As I expressed earlier, my greatest concern in this case is the lack of evidence from a psychiatrist. This weighs heavily against the applicant. I am being asked to make conclusions without a sufficient medical, or medico-legal expert opinion in support. Whilst I don’t doubt that Dr Hardy has a great deal of expertise, as do Dr Cooke and Dr Gorman, they are not psychiatrists. In fact it appears that Mr Denshire has not seen a psychiatrist on a treatment-related basis. He has not undertaken any specific post-traumatic stress disorder related treatment or attended any specific programs designed to treat the post-traumatic stress disorder he suffers with. I find it difficult to accept that most available treatments have been tried, as concluded by Dr Hardy, in the absence of such evidence. Dr Hardy goes further to suggest other potential treatments including Psilocybin and MDMA for “treatment-resistant PTSD”. There is insufficient evidence to conclude in present circumstances that Mr Denshire’s post-traumatic stress disorder is “treatment-resistant”, particularly in the absence of psychiatric opinion in support.
There is also the concern around misuse of cannabis. It is not the Commission’s role, once treatment has been determined as reasonably necessary, to determine how that treatment is to be used by the applicant. There may be many cases where proposed treatment, that has been approved, is not undertaken. There are certainly cases where there is the potential for misuse, such as matters that involve strong narcotics.

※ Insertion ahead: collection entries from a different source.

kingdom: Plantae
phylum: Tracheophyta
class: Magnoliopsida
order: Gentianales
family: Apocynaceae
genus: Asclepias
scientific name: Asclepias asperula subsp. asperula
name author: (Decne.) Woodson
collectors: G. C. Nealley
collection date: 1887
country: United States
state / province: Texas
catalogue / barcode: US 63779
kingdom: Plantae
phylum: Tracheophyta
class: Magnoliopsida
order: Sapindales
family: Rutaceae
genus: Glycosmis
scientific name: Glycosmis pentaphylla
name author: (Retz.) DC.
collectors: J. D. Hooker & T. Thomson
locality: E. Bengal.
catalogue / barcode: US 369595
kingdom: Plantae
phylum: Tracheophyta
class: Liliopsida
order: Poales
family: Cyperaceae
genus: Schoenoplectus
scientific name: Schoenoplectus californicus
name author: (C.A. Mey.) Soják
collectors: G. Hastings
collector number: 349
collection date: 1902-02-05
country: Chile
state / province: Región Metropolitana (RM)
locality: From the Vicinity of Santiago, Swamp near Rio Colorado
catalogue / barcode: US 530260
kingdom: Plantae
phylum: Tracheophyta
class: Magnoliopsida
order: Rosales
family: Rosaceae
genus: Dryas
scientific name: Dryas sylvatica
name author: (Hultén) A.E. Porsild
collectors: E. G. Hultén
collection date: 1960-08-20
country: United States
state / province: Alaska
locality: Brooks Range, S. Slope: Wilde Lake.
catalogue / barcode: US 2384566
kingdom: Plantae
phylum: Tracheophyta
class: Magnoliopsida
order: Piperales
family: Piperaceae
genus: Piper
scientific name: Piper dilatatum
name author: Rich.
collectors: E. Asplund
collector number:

However, Dr Cooke notes that there is inadequate supervision and Dr Gorman notes the potential addictive nature of the treatment modality. I must give some weight to that issue. It was addressed as a “risk” issue which may be appropriate, but that does not mean that I can ignore it.
Further absent from the medical evidence in this case is the actual prescriber of the past treatments claimed and undertaken by Mr Denshire, that were obtained through an online system. Dr Saikia (understandably) has provided no evidence in this case, other than the receipts attached to the Application. His views on the treatment are unknown.
In all of the circumstances, and for the reasons outlined above, I am not satisfied that the treatment claimed, on a past and future basis, is reasonably necessary. Accordingly, I will make an award for the respondent.